Task goal
Copy out the records so that each line matches the original.

Data excerpts:

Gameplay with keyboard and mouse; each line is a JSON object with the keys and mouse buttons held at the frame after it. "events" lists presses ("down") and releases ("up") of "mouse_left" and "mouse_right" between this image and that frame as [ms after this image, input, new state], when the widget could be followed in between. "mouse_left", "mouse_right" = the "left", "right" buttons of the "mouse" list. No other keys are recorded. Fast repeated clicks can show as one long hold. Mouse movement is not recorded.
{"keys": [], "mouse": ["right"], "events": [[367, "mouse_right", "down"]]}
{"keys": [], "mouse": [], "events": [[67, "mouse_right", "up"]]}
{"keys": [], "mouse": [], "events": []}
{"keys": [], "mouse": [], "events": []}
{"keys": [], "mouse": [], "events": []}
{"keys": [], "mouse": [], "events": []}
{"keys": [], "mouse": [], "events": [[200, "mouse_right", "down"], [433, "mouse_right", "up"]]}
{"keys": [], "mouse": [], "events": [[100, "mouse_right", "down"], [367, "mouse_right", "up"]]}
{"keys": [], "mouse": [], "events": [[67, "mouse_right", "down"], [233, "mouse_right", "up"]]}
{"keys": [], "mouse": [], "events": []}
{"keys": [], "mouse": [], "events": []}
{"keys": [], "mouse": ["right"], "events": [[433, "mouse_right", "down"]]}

Solution to this task
Gameplay with keyboard and mouse; each line is a JSON object with the keys and mouse buttons held at the frame after it. "events" lists presses ("down") and releases ("up") of "mouse_left" and "mouse_right" between this image and that frame as [ms after this image, input, new state], when the widget could be followed in between. "mouse_left", "mouse_right" = the "left", "right" buttons of the "mouse" list. No other keys are recorded. Fast repeated clicks can show as one long hold. Mouse movement is not recorded.
{"keys": [], "mouse": ["right"], "events": [[367, "mouse_right", "down"]]}
{"keys": [], "mouse": [], "events": [[67, "mouse_right", "up"]]}
{"keys": [], "mouse": [], "events": []}
{"keys": [], "mouse": [], "events": []}
{"keys": [], "mouse": [], "events": []}
{"keys": [], "mouse": [], "events": []}
{"keys": [], "mouse": [], "events": [[200, "mouse_right", "down"], [433, "mouse_right", "up"]]}
{"keys": [], "mouse": [], "events": [[100, "mouse_right", "down"], [367, "mouse_right", "up"]]}
{"keys": [], "mouse": [], "events": [[67, "mouse_right", "down"], [233, "mouse_right", "up"]]}
{"keys": [], "mouse": [], "events": []}
{"keys": [], "mouse": [], "events": []}
{"keys": [], "mouse": ["right"], "events": [[433, "mouse_right", "down"]]}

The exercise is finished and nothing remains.